* _TEXTE SOURCE_:

------

L’expert souligne que le Québec et le Canada doivent prêcher par l’exemple en montrant que les deux ordres de gouvernement sont capables de s’entendre pour protéger une espèce endémique. En matière de biodiversité, la volonté de protéger des habitats ou des espèces se trouve rapidement confrontée aux pressions économiques. Ici, tant Ottawa que Québec appuient le projet d’expansion du port de Montréal à Contrecœur, alors qu’il menace la survie du chevalier cuivré.

Et les insectes ?

Les insectes jouent un rôle essentiel, mais trop souvent ignoré dans le maintien des écosystèmes. Le Québec n’est évidemment pas épargné par la crise qui affecte les populations d’insectes partout dans le monde. « Ce qui a lancé le pavé dans la mare, c’est un article de chercheurs allemands [paru dans la revue Plos One en 2017] qui a documenté une baisse de 75 % de la biomasse des insectes en 27 ans. C’est vraiment ça qui a levé le drapeau rouge », lance Michel St-Germain, chef de division, collections et recherche, à l’Insectarium de Montréal. Il reconnaît que les données au Québec sont encore fragmentaires, mais il note aussi « une prise de conscience qui se fait en ce moment, tant auprès du public que des décideurs ». Bon exemple : l’importance des insectes pollinisateurs est de plus en plus reconnue.

------

Exemples d'étiquetage de masques
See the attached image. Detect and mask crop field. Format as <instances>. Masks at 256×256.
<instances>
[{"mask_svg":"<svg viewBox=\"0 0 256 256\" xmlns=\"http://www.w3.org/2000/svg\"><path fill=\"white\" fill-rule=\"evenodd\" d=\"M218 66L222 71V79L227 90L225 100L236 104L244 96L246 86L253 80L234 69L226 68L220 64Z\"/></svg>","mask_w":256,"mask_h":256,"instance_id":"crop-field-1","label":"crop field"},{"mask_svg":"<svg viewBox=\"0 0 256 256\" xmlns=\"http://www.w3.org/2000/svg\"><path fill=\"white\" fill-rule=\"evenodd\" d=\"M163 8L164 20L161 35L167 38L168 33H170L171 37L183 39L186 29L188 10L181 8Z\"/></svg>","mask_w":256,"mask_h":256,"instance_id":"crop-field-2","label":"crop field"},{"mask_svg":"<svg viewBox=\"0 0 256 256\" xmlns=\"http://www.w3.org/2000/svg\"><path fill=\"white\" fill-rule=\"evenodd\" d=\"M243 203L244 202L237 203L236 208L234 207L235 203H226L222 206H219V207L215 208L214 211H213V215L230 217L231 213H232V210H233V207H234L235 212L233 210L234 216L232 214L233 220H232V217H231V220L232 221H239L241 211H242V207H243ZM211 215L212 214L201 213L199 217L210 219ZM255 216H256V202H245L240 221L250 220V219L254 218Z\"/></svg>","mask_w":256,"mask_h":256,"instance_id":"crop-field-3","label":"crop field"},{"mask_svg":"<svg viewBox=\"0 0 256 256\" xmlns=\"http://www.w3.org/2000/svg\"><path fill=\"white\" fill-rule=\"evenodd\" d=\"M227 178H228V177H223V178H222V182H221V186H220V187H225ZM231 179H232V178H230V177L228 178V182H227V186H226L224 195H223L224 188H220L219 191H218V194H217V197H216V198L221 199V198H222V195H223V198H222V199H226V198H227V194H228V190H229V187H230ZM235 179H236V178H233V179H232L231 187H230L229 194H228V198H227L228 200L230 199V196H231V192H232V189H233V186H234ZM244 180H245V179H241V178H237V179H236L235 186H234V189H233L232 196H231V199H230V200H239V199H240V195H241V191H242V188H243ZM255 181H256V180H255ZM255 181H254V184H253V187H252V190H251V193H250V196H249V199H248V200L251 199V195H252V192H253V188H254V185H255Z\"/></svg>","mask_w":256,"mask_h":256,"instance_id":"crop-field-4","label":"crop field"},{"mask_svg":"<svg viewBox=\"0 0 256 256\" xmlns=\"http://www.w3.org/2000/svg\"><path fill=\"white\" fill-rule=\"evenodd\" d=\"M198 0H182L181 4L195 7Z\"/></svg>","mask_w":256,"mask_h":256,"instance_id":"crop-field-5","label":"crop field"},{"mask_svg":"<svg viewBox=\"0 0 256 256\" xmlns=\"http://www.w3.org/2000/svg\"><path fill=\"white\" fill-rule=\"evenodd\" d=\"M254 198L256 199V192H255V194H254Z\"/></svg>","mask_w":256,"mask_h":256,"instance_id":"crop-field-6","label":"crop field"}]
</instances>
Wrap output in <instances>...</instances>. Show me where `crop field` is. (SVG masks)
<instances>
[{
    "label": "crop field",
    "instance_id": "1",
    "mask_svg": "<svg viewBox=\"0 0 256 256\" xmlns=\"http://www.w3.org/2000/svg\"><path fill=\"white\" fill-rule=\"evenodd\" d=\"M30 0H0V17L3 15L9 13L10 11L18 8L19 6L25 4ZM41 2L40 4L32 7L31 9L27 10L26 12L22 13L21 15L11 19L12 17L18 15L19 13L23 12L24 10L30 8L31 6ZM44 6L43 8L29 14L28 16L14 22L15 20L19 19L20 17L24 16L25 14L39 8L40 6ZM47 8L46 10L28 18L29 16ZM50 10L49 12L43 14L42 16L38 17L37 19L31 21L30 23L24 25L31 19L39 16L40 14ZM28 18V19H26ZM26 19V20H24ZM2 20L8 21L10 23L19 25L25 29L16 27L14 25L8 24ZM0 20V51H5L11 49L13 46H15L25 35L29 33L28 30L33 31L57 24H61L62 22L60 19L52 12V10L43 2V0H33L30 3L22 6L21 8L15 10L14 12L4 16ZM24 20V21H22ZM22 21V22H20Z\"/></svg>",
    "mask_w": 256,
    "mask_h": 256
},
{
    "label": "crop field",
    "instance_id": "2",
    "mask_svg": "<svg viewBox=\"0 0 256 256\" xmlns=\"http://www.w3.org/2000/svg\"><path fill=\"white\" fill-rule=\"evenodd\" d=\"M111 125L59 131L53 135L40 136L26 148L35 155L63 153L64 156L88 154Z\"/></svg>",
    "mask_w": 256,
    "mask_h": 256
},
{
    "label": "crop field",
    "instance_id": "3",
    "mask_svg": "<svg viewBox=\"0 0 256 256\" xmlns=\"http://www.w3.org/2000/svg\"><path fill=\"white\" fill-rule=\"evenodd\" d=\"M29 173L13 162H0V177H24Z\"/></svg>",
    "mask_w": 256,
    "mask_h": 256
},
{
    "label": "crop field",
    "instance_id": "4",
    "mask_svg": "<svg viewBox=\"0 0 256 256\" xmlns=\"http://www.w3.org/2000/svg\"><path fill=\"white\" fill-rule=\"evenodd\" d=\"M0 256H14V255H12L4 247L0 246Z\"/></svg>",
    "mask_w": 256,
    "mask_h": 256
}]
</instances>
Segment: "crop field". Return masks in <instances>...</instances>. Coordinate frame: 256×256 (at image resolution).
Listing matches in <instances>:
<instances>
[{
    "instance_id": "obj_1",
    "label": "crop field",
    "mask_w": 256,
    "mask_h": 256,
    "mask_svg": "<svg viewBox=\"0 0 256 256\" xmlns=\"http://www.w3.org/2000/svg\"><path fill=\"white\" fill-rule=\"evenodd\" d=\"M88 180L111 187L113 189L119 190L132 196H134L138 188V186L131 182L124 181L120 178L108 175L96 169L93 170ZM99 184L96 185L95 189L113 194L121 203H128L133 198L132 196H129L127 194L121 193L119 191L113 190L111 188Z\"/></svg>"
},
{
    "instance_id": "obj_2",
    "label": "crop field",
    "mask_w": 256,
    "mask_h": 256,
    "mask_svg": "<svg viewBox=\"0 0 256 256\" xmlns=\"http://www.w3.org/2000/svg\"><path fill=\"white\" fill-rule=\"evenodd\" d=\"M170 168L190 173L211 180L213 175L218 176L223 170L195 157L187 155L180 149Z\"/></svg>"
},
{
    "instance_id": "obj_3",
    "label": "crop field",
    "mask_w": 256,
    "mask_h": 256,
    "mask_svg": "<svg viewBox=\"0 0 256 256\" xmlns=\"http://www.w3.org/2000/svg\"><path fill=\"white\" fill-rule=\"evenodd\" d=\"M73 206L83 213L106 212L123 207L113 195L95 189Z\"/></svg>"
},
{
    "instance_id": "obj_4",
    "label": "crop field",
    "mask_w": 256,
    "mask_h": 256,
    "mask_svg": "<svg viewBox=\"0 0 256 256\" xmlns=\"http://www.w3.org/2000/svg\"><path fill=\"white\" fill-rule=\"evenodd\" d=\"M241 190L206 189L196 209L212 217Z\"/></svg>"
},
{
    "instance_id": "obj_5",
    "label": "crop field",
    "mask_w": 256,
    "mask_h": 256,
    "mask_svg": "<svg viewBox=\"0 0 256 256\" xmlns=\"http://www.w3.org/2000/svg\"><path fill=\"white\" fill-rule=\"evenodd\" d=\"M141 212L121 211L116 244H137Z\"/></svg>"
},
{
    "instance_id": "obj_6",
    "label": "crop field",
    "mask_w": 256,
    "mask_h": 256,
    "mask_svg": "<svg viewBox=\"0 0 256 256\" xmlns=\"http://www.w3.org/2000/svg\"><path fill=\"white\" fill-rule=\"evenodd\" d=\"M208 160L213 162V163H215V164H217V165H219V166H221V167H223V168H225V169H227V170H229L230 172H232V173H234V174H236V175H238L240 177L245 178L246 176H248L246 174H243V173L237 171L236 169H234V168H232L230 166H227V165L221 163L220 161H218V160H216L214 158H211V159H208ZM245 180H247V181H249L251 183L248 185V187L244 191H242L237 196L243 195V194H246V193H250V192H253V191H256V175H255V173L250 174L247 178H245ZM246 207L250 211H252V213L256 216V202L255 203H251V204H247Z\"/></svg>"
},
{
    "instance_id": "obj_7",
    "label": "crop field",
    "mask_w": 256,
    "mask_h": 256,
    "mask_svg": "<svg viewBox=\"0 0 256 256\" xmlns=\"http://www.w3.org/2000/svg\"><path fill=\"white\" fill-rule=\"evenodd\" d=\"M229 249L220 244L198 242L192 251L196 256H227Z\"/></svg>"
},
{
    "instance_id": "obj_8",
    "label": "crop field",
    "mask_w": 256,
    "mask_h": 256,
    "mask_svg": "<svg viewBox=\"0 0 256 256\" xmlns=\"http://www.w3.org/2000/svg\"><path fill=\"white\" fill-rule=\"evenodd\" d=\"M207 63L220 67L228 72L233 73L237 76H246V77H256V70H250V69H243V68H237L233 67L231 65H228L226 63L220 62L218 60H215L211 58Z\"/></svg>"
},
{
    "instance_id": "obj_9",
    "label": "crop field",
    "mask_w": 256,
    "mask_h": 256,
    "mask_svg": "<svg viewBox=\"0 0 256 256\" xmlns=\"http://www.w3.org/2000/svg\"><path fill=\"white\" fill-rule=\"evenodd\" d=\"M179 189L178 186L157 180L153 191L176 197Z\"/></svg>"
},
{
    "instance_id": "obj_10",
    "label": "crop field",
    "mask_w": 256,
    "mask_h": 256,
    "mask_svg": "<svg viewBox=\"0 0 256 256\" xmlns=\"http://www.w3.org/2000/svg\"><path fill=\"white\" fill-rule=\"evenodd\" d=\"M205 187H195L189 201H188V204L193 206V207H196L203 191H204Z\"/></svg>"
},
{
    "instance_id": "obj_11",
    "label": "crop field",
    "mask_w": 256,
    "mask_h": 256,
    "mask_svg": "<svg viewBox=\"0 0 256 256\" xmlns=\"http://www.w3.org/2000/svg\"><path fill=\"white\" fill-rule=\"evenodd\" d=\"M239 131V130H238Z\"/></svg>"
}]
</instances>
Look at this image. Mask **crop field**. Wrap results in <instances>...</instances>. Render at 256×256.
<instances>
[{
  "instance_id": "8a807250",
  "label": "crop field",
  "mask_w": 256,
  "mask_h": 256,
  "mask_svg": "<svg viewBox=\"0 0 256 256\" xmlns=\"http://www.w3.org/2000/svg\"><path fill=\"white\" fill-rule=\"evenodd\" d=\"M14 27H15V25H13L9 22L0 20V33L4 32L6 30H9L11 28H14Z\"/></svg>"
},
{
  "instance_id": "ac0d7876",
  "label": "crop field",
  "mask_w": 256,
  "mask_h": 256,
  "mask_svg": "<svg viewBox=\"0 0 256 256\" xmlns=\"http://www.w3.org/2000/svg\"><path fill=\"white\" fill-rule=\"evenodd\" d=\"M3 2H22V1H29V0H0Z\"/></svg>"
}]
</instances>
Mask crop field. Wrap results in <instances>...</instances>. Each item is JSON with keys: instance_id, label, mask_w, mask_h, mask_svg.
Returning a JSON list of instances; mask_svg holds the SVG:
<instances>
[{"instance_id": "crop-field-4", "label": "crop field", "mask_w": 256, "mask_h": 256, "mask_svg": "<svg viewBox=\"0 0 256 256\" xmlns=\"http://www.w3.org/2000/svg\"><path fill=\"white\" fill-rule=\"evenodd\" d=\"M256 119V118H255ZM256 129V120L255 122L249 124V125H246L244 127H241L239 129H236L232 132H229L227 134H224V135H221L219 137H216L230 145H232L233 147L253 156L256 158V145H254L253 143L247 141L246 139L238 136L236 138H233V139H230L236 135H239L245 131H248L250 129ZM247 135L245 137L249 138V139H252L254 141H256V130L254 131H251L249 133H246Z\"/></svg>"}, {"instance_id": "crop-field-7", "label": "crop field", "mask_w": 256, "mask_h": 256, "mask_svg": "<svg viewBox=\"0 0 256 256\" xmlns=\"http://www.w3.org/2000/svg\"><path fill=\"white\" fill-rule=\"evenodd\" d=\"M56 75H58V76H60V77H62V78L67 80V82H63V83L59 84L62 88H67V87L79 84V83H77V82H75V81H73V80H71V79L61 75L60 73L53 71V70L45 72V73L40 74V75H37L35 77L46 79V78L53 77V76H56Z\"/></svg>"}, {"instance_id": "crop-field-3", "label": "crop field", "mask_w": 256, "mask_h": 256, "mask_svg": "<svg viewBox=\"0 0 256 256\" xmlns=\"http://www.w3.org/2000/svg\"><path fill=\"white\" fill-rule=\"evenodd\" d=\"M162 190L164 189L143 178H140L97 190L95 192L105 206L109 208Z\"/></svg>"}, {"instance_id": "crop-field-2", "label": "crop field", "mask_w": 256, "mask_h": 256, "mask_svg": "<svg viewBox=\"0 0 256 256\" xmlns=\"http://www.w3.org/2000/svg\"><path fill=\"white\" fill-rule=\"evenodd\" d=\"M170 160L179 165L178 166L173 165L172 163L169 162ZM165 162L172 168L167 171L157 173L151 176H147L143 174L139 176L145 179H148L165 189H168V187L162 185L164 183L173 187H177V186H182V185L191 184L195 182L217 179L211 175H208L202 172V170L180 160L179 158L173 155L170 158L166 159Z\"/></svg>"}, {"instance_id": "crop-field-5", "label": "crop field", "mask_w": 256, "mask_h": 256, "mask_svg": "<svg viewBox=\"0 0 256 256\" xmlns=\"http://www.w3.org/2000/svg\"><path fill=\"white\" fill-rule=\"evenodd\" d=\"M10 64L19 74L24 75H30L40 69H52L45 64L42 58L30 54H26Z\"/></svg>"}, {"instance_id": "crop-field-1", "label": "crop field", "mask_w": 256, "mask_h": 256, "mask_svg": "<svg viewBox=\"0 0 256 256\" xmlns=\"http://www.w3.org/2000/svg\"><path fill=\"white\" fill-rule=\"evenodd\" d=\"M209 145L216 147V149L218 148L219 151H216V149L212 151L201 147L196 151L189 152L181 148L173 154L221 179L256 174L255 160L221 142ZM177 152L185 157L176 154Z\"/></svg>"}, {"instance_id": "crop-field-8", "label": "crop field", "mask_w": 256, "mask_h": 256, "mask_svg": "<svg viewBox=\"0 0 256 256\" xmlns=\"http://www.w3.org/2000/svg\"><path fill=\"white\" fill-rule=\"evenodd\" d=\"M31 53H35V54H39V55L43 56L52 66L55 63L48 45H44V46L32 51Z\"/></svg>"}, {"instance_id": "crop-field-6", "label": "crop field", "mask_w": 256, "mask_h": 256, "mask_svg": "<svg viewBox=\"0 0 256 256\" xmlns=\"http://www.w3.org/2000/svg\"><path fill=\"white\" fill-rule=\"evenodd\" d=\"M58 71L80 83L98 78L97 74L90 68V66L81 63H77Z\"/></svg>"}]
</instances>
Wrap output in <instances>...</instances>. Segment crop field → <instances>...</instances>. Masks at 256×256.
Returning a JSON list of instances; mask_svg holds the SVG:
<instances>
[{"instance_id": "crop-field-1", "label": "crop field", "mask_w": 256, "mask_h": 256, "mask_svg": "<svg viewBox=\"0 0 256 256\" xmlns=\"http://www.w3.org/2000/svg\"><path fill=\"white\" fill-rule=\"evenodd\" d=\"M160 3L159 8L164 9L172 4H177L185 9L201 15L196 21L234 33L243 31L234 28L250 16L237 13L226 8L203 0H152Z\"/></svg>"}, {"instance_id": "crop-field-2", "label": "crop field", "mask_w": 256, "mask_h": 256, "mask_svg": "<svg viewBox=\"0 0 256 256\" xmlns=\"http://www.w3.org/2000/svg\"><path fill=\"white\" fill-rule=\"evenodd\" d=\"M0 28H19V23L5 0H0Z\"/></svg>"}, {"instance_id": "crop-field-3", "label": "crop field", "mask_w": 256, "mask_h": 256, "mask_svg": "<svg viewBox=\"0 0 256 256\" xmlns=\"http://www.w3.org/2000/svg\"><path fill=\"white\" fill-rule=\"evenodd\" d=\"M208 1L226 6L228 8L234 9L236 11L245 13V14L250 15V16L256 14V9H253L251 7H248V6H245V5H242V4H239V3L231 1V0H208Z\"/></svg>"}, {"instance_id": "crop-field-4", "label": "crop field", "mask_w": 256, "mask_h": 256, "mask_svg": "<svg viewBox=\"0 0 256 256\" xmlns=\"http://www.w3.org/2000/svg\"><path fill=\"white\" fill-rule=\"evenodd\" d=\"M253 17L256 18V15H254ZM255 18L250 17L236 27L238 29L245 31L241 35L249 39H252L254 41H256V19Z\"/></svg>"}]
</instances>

------

* _TRAVAIL DEMANDÉ_: Recopiez intégralement l'extrait sur la biodiversité au Québec. Ces entrées sont tirées d'une autre source.

* _CORRIGÉ_:
L’expert souligne que le Québec et le Canada doivent prêcher par l’exemple en montrant que les deux ordres de gouvernement sont capables de s’entendre pour protéger une espèce endémique. En matière de biodiversité, la volonté de protéger des habitats ou des espèces se trouve rapidement confrontée aux pressions économiques. Ici, tant Ottawa que Québec appuient le projet d’expansion du port de Montréal à Contrecœur, alors qu’il menace la survie du chevalier cuivré.

Et les insectes ?

Les insectes jouent un rôle essentiel, mais trop souvent ignoré dans le maintien des écosystèmes. Le Québec n’est évidemment pas épargné par la crise qui affecte les populations d’insectes partout dans le monde. « Ce qui a lancé le pavé dans la mare, c’est un article de chercheurs allemands [paru dans la revue Plos One en 2017] qui a documenté une baisse de 75 % de la biomasse des insectes en 27 ans. C’est vraiment ça qui a levé le drapeau rouge », lance Michel St-Germain, chef de division, collections et recherche, à l’Insectarium de Montréal. Il reconnaît que les données au Québec sont encore fragmentaires, mais il note aussi « une prise de conscience qui se fait en ce moment, tant auprès du public que des décideurs ». Bon exemple : l’importance des insectes pollinisateurs est de plus en plus reconnue.